Spatial understanding is a fundamental aspect of computer vision and integral for human-level reasoning about images, making it an important component for grounded language understanding. While recent large-scale text-to-image synthesis (T2I) models have shown unprecedented improvements in photorealism, it is unclear whether they have reliable spatial understanding capabilities. We investigate the ability of T2I models to generate correct spatial relationships among objects and present VISOR, an evaluation metric that captures how accurately the spatial relationship described in text is generated in the image. To benchmark existing models, we introduce a large-scale challenge dataset SR2D that contains sentences describing two objects and the spatial relationship between them. We construct and harness an automated evaluation pipeline that employs computer vision to recognize objects and their spatial relationships, and we employ it in a large-scale evaluation of T2I models.

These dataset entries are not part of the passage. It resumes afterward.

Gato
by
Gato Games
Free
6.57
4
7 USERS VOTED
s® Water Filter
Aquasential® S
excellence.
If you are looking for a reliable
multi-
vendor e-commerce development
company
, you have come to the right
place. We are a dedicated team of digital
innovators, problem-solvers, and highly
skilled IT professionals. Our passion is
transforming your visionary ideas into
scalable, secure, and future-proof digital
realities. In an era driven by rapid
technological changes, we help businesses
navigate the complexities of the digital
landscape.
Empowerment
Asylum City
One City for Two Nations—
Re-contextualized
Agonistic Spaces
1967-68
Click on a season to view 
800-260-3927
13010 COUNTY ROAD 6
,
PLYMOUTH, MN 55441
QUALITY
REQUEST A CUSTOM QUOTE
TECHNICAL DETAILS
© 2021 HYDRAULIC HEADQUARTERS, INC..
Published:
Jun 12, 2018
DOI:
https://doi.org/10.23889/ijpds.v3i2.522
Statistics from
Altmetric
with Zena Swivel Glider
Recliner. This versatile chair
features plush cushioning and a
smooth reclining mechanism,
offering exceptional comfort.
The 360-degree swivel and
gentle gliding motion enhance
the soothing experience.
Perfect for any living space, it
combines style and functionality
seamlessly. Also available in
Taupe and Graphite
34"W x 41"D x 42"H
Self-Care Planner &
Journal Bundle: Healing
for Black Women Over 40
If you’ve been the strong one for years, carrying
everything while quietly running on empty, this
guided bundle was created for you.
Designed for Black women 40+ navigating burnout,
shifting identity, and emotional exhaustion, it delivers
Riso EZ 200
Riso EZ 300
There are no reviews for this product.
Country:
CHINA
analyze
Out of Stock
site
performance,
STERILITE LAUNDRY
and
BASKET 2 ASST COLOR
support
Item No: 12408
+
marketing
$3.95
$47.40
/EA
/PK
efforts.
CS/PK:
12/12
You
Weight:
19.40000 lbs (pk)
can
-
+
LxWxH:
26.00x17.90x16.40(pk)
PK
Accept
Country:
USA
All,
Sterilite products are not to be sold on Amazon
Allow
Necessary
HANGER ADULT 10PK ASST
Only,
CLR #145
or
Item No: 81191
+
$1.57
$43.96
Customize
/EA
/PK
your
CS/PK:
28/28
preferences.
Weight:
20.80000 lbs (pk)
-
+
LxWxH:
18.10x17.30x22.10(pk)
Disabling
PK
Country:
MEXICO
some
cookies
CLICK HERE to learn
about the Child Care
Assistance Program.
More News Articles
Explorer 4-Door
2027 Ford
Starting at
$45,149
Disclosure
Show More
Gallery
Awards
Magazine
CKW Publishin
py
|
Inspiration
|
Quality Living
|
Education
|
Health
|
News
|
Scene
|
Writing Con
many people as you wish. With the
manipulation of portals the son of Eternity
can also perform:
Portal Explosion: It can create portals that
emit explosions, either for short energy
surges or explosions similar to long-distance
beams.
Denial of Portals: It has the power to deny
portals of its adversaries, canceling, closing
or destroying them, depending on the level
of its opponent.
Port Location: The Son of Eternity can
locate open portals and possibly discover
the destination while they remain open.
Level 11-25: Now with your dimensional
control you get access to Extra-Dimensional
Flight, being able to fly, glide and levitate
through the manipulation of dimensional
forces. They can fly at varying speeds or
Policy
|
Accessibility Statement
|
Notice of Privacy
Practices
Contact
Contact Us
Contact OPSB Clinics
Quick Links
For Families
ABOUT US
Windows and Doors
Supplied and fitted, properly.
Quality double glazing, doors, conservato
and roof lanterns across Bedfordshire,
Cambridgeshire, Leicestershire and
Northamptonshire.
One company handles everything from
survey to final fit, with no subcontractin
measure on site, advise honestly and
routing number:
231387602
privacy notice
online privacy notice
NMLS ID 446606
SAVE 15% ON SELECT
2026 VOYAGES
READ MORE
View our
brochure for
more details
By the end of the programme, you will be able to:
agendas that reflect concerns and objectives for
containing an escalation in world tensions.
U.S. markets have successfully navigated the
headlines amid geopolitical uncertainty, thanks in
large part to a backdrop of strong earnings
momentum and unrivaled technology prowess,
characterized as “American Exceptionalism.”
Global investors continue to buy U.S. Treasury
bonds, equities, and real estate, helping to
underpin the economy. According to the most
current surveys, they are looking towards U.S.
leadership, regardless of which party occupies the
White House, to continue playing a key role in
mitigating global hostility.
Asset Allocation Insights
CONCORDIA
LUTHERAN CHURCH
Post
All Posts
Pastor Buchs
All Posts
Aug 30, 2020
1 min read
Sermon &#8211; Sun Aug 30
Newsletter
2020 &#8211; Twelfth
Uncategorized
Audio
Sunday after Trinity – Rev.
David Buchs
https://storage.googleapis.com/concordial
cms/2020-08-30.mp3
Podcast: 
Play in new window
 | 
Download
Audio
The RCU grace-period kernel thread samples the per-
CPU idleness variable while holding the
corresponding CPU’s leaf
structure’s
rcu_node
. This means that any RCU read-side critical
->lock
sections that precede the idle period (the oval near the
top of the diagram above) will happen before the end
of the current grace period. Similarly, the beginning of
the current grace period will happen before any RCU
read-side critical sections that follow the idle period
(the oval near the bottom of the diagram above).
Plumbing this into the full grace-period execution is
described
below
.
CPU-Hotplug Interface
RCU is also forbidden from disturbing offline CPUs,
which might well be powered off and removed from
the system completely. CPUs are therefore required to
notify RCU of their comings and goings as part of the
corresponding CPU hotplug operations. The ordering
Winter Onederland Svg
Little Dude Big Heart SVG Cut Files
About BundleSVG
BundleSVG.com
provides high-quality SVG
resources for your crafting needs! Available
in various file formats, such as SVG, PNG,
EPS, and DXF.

Our experiments reveal a surprising finding that, although recent state-of-the-art T2I models exhibit high image quality, they are severely limited in their ability to generate multiple objects or the specified spatial relations such as left/right/above/below. Our analyses demonstrate several biases and artifacts of T2I models such as the difficulty with generating multiple objects, a bias towards generating the first object mentioned, spatially inconsistent outputs for equivalent relationships, and a correlation between object co-occurrence and spatial understanding capabilities. We conduct a human study that shows the alignment between VISOR and human judgment about spatial understanding. We offer the SR2D dataset and the VISOR metric to the community in support of T2I spatial reasoning research.